1
Несколько слов о моей «родословной». Чистотой «социального происхождения» моя семья не блистала, хотя некоторые «революционные заслуги» у нас тоже имелись.
Начну со стороны матери. Мать – Александра Матвеевна (Хася Мордуховна), урожденная Эдельман. Родилась и до замужества жила в местечке Долгиново Виленской губернии Виленской волости. Была она весьма симпатичной внешности. В ранней молодости за ней ухаживал какой-то приезжавший в Долгиново студент. Он и затащил ее однажды на «маевку», организованную в честь празднования 1-го мая (задолго до 1905 года).
На маевке собралась молодежь, пели песни (голос и слух у мамы были отменные) – и не только народные, но и крамольные. Но нашелся, видимо, провокатор, и на маевку нагрянули незваные гости – стражники с нагайками. Арестовать никого не арестовали, но во время пения «Варшавянки» какой-то особо ретивый стражник исполосовал мою будущую мать по спине нагайкой – да так, что рассек ей кофту и оставил на всю жизнь огромный шрам. На этом мамина революционная деятельность завершилась. И хотя революционные песни и, особенно, «Варшавянку», она пела всегда и очень охотно, но всегда вздрагивала при этом от нахлынувших ассоциаций.
Чтобы помочь отцу прокормить троих детей, она всю жизнь не гнушалась никакой работой, вплоть до вытряхивания и стирки порожних мешков из-под муки. Умерла она во время эвакуации в 1942 году на станции Сулея Челябинской области[36]. Хоронили ее буквально «на ходу», так что ни могилки, ни тем более памятника нет.
Известный старый большевик Арон Александрович Сольц, друг Ленина и участник почти всех партийных съездов, приходился матери не то двоюродным, не то троюродным братом. Его даже Джугашвили не тронул и после смерти в 1945 году похоронил у Кремлевской стены. Правда, этим «блатом» мама воспользовалась лишь однажды – в 1937 году, сразу после случившихся со мной «неприятностей»[37].
Сольц, тогда прокурор РСФСР, сразу же ее принял, но в кабинете разговаривать не стал, а повел на расположенный рядом бульвар.

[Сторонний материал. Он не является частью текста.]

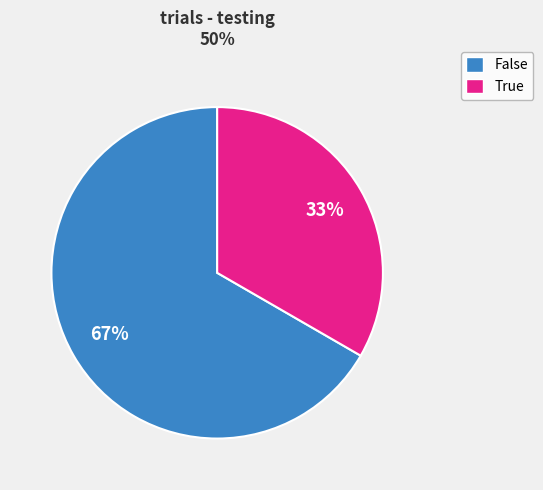

Is the sum of False and True greater than half?

Yes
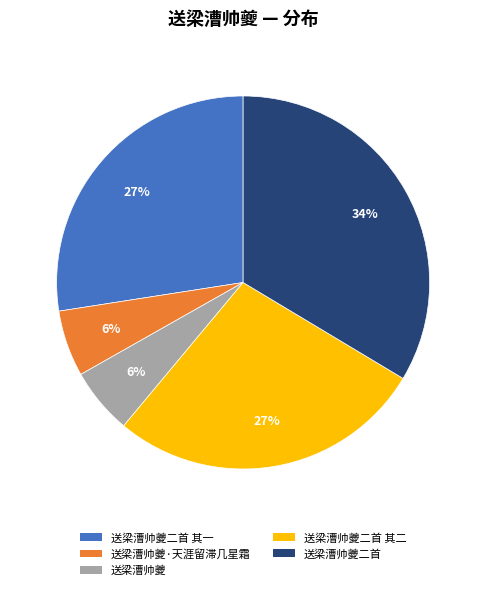

To the nearest percent, what percentage of the pie is 送梁漕帅夔·天涯留滞几星霜?

6%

Когда мама рассказала ему суть дела, он ответил ей примерно так: «Саша, если Лева не круглый идиот, он не станет хвастаться родством со мною. Одно упоминание моего имени, и его дело раздуют черт знает во что, и тогда ему верная пуля. К Сталину я могу попасть и могу ему все это рассказать, но из его кабинета я выйду уже под конвоем, а дальше ты уже сама понимаешь, что будет и мне, и Леве. Но я, Саша, коммунист: одно твое слово – и я пойду к Сталину». Этого «слова» мама не сказала, а я вот еще жив и могу, спустя более чем сорок лет, писать эти строки.
Сведения о предках со стороны отца более обширны.
Во-первых, весьма загадочно происхождение самой фамилии Хургес. Никаких корней в иврите она не имеет. Откуда появились мои предки в России, я не знаю, но во всяком случае, мне доподлинно известно, что мой прадед Лейба Хургес (в честь которого я назван) уже родился и жил в Минске, где имел портновскую мастерскую, которую унаследовал мой дед Мойша Хургес.
С произношением своей фамилии мне пришлось в России немало намучиться. Никто не мог повторить ее с первого раза правильно, ни говоря о том чтобы записать. Искажения бывали всевозможные, вплоть до нецензурных. Но как только я попал в Испанию, всякие казусы исчезли: любой испанец сходу произносил и записывал мою фамилию совершенно верно, причем никто из них не верил, что это моя истинная фамилия, все считали, что это кличка, данная в Москве специально для поездки в Испанию. Правда, никто из них не мог и расшифровать ее «испанский» смысл, да и в испанских словарях мы также не могли найти ничего подходящего, но кто-то как-то объяснил мне, что «Хургес» слово не испанское, а древнемавританское и обозначает «пасынок». На этом и сошлись, и некоторые из наших в Испании называли меня для простоты Пасынком.
Но вернемся к деду: он унаследовал от своего отца мастерскую и стал в Минске военным портным. Дела у него, видимо, шли неплохо. Мастер он был отличный, так что даже сам генерал-губернатор Минской губернии шил свои мундиры только у деда. Надо полагать, дед не брезговал и наемным трудом, тем более что в те домарксовские времена сие не считалось зазорным. В самом начале века и в самом центре Минска на Соборной площади он выстроил себе двухэтажный дом (внизу мастерская, наверху жилье), где и жил со всей семьей до самой своей смерти в 1916 году (на 83-м году жизни).